As carreiras médicas foram desde sempre a espinha dorsal do SNS, e não se vê como possam sobreviver no actual quadro. A falta de hierarquização pela qualidade e pelas provas dadas abre as portas às arbitrariedades e ao compadrio, com nomeações porque se acha que o perfil deve ser o deste ou daquele, e quem acha é quem ocupa lugares directivos porque alguém, eventualmente nomeado da mesma maneira, também achou que sim. A regulamentação foi substituída pelo “achismo”.

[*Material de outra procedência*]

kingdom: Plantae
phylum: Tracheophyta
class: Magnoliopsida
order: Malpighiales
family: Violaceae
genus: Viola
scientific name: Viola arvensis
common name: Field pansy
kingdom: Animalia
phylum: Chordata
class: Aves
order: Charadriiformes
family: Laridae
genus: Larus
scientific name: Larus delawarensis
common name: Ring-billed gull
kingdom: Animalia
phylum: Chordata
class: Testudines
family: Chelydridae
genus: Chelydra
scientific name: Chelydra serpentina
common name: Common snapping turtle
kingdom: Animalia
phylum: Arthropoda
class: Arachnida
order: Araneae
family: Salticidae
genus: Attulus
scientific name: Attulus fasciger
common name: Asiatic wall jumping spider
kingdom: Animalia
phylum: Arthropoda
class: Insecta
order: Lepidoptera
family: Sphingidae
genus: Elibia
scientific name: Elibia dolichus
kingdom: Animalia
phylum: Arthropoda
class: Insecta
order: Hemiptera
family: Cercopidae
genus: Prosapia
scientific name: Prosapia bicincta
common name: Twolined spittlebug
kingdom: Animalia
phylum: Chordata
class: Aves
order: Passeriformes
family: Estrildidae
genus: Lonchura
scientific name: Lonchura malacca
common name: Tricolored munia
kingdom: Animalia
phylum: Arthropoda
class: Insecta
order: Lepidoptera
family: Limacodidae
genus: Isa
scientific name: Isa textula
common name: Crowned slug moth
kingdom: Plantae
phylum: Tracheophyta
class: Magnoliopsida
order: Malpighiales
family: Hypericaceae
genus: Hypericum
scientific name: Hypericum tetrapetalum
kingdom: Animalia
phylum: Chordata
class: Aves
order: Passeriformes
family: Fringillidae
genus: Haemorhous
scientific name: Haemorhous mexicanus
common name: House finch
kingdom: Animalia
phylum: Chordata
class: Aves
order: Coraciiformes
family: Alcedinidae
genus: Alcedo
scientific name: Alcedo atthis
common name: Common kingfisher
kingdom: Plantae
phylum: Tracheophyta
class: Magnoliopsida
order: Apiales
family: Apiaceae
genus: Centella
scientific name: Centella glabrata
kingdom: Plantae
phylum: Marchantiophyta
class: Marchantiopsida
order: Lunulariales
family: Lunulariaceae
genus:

Uma consequência das carreiras médicas foi a homogeneização na formação médica pós-graduada, com disseminação por todo o país de profissionais competentes, desde as cidades maiores às mais pequenas, e daí resultou em grande medida o índice de cobertura sanitária invejável em termos mundiais dum país pequeno e pobre como o nosso. Mas, na ânsia de poupar mais, quer-se agora concentrar de novo, limitar os meios e a formação aos centros maiores, levando com certeza à acumulação de profissionais nesses centros, e que os doentes se desloquem até eles – ao fim e ao cabo aquilo que se procurou combater nos últimos 25 anos.
Um exemplo disso é o desígnio anunciado de limitar os hospitais que ficam sem urgência a consultas externas feitas por “médicos vindos de hospitais mais fortes” - palavras do senhor ministro - e a cirurgia minimamente invasiva - mau uso por certo para “pequena cirurgia” ou “cirurgia de pequena monta”, já que aquela exige pelo contrário mais meios e mais formação. Em suma, são recriados os velhos hospitais da misericórdia, mas agora eventualmente a cargo das autarquias, onde os doentes podem ficar e ser visitados de vez em quando pelo especialista, se houver dinheiro para lhe pagar. A juntar, nesta remodelação em curso, aos médicos de saúde pública transformados numa espécie de fiscais sanitários municipais.
É a obsessão economicista na saúde, o mote da política do governo nessa área, com a excepção informática já citada e que continua a levar muitíssimos euros para fora do ministério. Reduzir o número de instituições, concentrar serviços, obrigar os doentes a deslocar-se aos centros maiores - já que aqueles chamados “hospitais de proximidade”, da maneira como estão a ser delineados de pouco mais servirão que para lhes dar uma palmadinha de conforto nas costas. Tudo serve para dificultar e diminuir o acesso dos utentes do sistema nacional de saúde aos cuidados de saúde que ele existe para prestar, sabendo-se que são sobretudo os doentes que produzem os gastos.
Mas essa obsessão ministerial atingiu a vertigem ao revogar um seu próprio decreto em que reconhecia o direito dos médicos não em exclusividade a receberem o pagamento das suas horas extraordinárias pelo valor unitário pago aos em exclusividade, na base de trabalho igual salário igual dentro da mesma diferenciação profissional. O governo reconheceu o princípio, legislou nesse sentido, depois deu o dito por não dito. E fê-lo declaradamente apenas para poupar dinheiro, chegando ao ponto de contabilizar o que ia ganhar, afinal por não pagar o que é devido a quem trabalha. Esta é uma situação extraordinária, a mais preocupante de todas neste ano que passou. Uma questão de princípio foi esmagada, e mais, posteriormente negociada, em termos de mais ou menos euros. Quando numa sociedade se começa a achar natural que o que interessa são os fins, negociando-se os princípios, é de esperar que estejamos no princípio do seu fim.